For many of us, our identity, how we see ourselves, and how we believe others see us, is directly tied to what we do – and what we earn.  That’s what Jesus is asking this man to let go of.

There is nothing “bad” about this man who comes to Jesus.  In fact he models some really important behaviors for us.  First of all – he runs to Jesus.  He is eager to talk to God.  Don’t we hear – ask and ye shall receive?  And when he stops Jesus – he is respectful.  He kneels before him and says – Good teacher.  No reason for us to think he is trying to trick Jesus – or that he has any other motive but to listen for instruction.

We don’t know why or how he is wealthy.  Perhaps he inherited his family’s wealth.  Perhaps he worked very hard, did all the right things – as he did in following the commandments – and from the outside appears to have it all.  And he just wants that divine stamp of approval – that guarantee that his status and wealth are signs of God’s blessing and favor – in this life and the next.

Why does Jesus answer this good man’s eagerness with such a hard request?  On one hand, there is no getting around the challenge of following Jesus with this one. When the man leaves Jesus turns and uses him as mandate for all Christians – our wealth and the kingdom of God are inherently in conflict.  The kingdom of God is a place of economic justice, where the first are last and the last are first.  A place where inheritance is shared, inheritance is equal.  For those of us who pray – thy will be done on earth as it is in heaven – we have to wrestle individually and as a community with what part we play in the economy of God’s kingdom.

At the same time, Jesus’s directive is to one particular person and while he may put forward a challenging request he does so in love.  It doesn’t say – Jesus looked at the man, and judged him to be unworthy and then spoke.  Jesus, looking at the man, loved him.  And why we would think the journey for this man ended here?  Jesus plants seeds and Jesus believes in a journey.  Who knows how this seed grew in this man’s heart?  He may have gone away sad that day – but who knows how that moment changed him?  Maybe eventually he did – give it all away.  Maybe he gave more to those in need after that day – than ever before.  We don’t know what transpired over the course of the rest of his life – but we know, I know from my own experiences, that sometimes in sorrow and anxiety – seeds are planted – and – under the loving gaze of God – we change and grow.

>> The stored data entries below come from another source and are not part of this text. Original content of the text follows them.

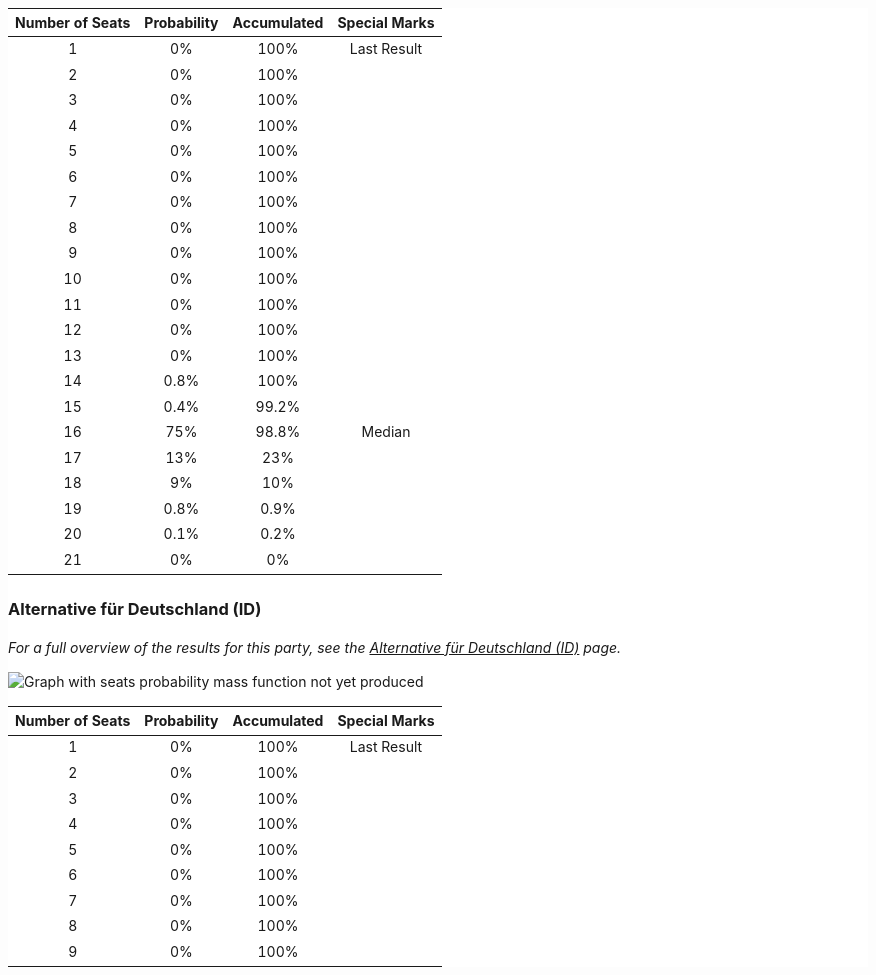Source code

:| Number of Seats | Probability | Accumulated | Special Marks |
|:---------------:|:-----------:|:-----------:|:-------------:|
| 1 | 0% | 100% | Last Result |
| 2 | 0% | 100% |  |
| 3 | 0% | 100% |  |
| 4 | 0% | 100% |  |
| 5 | 0% | 100% |  |
| 6 | 0% | 100% |  |
| 7 | 0% | 100% |  |
| 8 | 0% | 100% |  |
| 9 | 0% | 100% |  |
| 10 | 0% | 100% |  |
| 11 | 0% | 100% |  |
| 12 | 0% | 100% |  |
| 13 | 0% | 100% |  |
| 14 | 0.8% | 100% |  |
| 15 | 0.4% | 99.2% |  |
| 16 | 75% | 98.8% | Median |
| 17 | 13% | 23% |  |
| 18 | 9% | 10% |  |
| 19 | 0.8% | 0.9% |  |
| 20 | 0.1% | 0.2% |  |
| 21 | 0% | 0% |  |

### Alternative für Deutschland (ID)

*For a full overview of the results for this party, see the [Alternative für Deutschland (ID)](party-alternativefürdeutschlandid.html) page.*

![Graph with seats probability mass function not yet produced](2023-01-16-Forsa-seats-pmf-alternativefürdeutschlandid.png "Seats Probability Mass Function")

| Number of Seats | Probability | Accumulated | Special Marks |
|:---------------:|:-----------:|:-----------:|:-------------:|
| 1 | 0% | 100% | Last Result |
| 2 | 0% | 100% |  |
| 3 | 0% | 100% |  |
| 4 | 0% | 100% |  |
| 5 | 0% | 100% |  |
| 6 | 0% | 100% |  |
| 7 | 0% | 100% |  |
| 8 | 0% | 100% |  |
| 9 | 0% | 100% |  |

I officiated at a wedding last night.  A young couple from our church got married at the Baltimore Museum of Art.  It was a beautiful wedding – out in the sculpture garden – just before sunset – everyone looking gorgeous – everyone knowing exactly what to do – a picture perfect wedding.  And in my remarks I reminded them – as I do at most – that we don’t say – I DO when we give our consent to be married – we say I WILL.  Because I will signifies that today is only the beginning.  And while there may be perfect weddings – there are no perfect marriages.  And what a couple is doing is giving their consent to a future promise.  The promise that they will practice growing in love allowing their identity to be shaped by one another and God as they try to live into those promises.

Ultimately, the root of this passage is about our inability TO DO anything to earn eternal life now – or in the age to come.  God is the one who does everything.  And Jesus invites us to say I WILL to the promises we make to God and God makes with us.  How do we hear these words this morning and let a seed be planted.  How are we allowing Jesus to gaze upon us in love?  In order to receive an inheritance something, someone must die.  What does Christ invite us to let go of this morning so that we might nurture and grow the grace of God in our hearts – allowing ourselves to be transformed?  Amen.